- [Page excerpt]:

Ontology is a philosophy of what exists. In computer science ontology is used to model entities of the real world and the relations between them, so as to create common dictionaries for their discussion. Basic concepts of ontology include: (i) classes of instances/things, and (ii) relations between the classes, as described hereinbelow. Ontology provides a vocabulary for talking about things that exist.
Instances/Things
There are many kinds of “things” in the world. There are physical things like a car, person, boat, screw and transistor. There are other kinds of things which are not physically connected items or not even physical at all, but may nevertheless be defined. A company, for example, is a largely imaginative thing the only physical manifestation of which is its appearance in a list at a registrar of companies. A company may own and employ. It has a defined beginning and end to its life.
Other things can be more abstract such as the Homo Sapiens species, which is a concept that does not have a beginning and end as such even if its members do.
Ontological models are used to talk about “things.” An important vocabulary tool is “relations” between things. An ontology model itself does not include the “things,” but introduces class and property symbols which can then be used as a vocabulary for talking about and classifying things.

- [What the task asks]: Return, word for word, the stretch of the ontology passage above from "Other things can" through "its members do.".

- [Records from a data collection]:
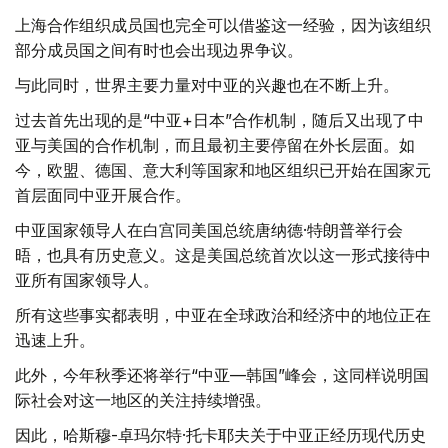
上海合作组织成员国也完全可以借鉴这一经验，因为该组织
部分成员国之间有时也会出现边界争议。
与此同时，世界主要力量对中亚的兴趣也在不断上升。
过去首先出现的是“中亚+日本”合作机制，随后又出现了中
亚与美国的合作机制，而且最初主要停留在外长层面。如
今，欧盟、德国、意大利等国家和地区组织已开始在国家元
首层面同中亚开展合作。
中亚国家领导人在白宫同美国总统唐纳德·特朗普举行会
晤，也具有历史意义。这是美国总统首次以这一形式接待中
亚所有国家领导人。
所有这些事实都表明，中亚在全球政治和经济中的地位正在
迅速上升。
此外，今年秋季还将举行“中亚—韩国”峰会，这同样说明国
际社会对这一地区的关注持续增强。
因此，哈斯穆-卓玛尔特·托卡耶夫关于中亚正经历现代历史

- [Exercise answer]:
Other things can be more abstract such as the Homo Sapiens species, which is a concept that does not have a beginning and end as such even if its members do.